(Content revision data)
○ ○ ○ ○ ○ ○ ○

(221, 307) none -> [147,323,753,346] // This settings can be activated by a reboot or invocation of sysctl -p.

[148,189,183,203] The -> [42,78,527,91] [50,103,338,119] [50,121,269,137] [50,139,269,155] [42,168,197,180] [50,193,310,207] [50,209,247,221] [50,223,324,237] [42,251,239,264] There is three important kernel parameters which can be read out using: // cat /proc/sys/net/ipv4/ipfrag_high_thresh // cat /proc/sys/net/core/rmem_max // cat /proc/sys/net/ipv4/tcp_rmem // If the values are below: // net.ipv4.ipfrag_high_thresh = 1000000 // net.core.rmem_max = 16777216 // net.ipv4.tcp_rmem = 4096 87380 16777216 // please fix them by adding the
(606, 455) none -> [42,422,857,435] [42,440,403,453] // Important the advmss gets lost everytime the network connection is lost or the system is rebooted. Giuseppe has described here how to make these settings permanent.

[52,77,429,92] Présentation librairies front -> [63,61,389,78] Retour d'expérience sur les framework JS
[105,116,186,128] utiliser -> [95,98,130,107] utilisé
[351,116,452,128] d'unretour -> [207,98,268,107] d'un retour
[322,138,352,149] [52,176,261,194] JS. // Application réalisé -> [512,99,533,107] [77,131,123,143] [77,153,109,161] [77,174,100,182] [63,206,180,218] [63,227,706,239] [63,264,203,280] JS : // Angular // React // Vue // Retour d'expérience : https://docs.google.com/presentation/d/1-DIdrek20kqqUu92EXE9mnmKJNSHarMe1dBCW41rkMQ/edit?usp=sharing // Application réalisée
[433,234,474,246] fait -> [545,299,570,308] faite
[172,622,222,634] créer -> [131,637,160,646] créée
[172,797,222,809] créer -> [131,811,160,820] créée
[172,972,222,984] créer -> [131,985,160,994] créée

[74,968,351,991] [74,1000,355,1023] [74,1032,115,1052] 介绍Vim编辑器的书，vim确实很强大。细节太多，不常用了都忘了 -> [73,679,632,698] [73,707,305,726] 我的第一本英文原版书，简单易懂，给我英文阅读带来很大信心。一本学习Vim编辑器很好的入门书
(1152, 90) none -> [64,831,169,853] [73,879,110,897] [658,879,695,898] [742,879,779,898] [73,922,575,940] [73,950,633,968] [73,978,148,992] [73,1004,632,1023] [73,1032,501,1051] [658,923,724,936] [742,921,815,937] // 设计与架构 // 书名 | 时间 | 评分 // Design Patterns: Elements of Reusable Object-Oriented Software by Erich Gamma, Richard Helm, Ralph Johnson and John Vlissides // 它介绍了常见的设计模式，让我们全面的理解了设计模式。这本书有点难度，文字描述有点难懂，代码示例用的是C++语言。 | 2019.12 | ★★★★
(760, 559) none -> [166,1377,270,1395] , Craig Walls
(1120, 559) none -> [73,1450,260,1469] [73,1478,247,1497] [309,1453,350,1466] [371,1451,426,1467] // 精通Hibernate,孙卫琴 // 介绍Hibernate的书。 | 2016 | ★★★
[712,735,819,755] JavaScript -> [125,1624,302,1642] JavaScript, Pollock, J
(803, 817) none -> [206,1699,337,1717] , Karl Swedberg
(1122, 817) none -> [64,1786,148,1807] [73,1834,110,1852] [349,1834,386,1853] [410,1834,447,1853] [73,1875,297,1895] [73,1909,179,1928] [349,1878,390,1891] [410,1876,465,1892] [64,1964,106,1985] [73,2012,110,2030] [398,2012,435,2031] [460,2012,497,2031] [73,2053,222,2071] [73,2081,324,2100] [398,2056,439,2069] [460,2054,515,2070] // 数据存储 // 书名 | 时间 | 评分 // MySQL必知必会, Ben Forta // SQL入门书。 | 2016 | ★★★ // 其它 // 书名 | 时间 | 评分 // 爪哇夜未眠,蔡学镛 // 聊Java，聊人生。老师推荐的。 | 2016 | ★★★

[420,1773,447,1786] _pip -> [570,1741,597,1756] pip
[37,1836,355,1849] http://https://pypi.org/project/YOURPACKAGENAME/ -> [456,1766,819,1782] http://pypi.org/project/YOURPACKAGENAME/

○ ○ ○ ○ ○ ○ ○

== TO-DO ITEM ==
I'd like an exact copy of the lines above, from the very first one through the line that contains "[74,968,351,991] [74,1000,355,1023] [74,1032,115,1052]", with nothing else added.

== SOLVED EXERCISE ==
(221, 307) none -> [147,323,753,346] // This settings can be activated by a reboot or invocation of sysctl -p.

[148,189,183,203] The -> [42,78,527,91] [50,103,338,119] [50,121,269,137] [50,139,269,155] [42,168,197,180] [50,193,310,207] [50,209,247,221] [50,223,324,237] [42,251,239,264] There is three important kernel parameters which can be read out using: // cat /proc/sys/net/ipv4/ipfrag_high_thresh // cat /proc/sys/net/core/rmem_max // cat /proc/sys/net/ipv4/tcp_rmem // If the values are below: // net.ipv4.ipfrag_high_thresh = 1000000 // net.core.rmem_max = 16777216 // net.ipv4.tcp_rmem = 4096 87380 16777216 // please fix them by adding the
(606, 455) none -> [42,422,857,435] [42,440,403,453] // Important the advmss gets lost everytime the network connection is lost or the system is rebooted. Giuseppe has described here how to make these settings permanent.

[52,77,429,92] Présentation librairies front -> [63,61,389,78] Retour d'expérience sur les framework JS
[105,116,186,128] utiliser -> [95,98,130,107] utilisé
[351,116,452,128] d'unretour -> [207,98,268,107] d'un retour
[322,138,352,149] [52,176,261,194] JS. // Application réalisé -> [512,99,533,107] [77,131,123,143] [77,153,109,161] [77,174,100,182] [63,206,180,218] [63,227,706,239] [63,264,203,280] JS : // Angular // React // Vue // Retour d'expérience : https://docs.google.com/presentation/d/1-DIdrek20kqqUu92EXE9mnmKJNSHarMe1dBCW41rkMQ/edit?usp=sharing // Application réalisée
[433,234,474,246] fait -> [545,299,570,308] faite
[172,622,222,634] créer -> [131,637,160,646] créée
[172,797,222,809] créer -> [131,811,160,820] créée
[172,972,222,984] créer -> [131,985,160,994] créée

[74,968,351,991] [74,1000,355,1023] [74,1032,115,1052] 介绍Vim编辑器的书，vim确实很强大。细节太多，不常用了都忘了 -> [73,679,632,698] [73,707,305,726] 我的第一本英文原版书，简单易懂，给我英文阅读带来很大信心。一本学习Vim编辑器很好的入门书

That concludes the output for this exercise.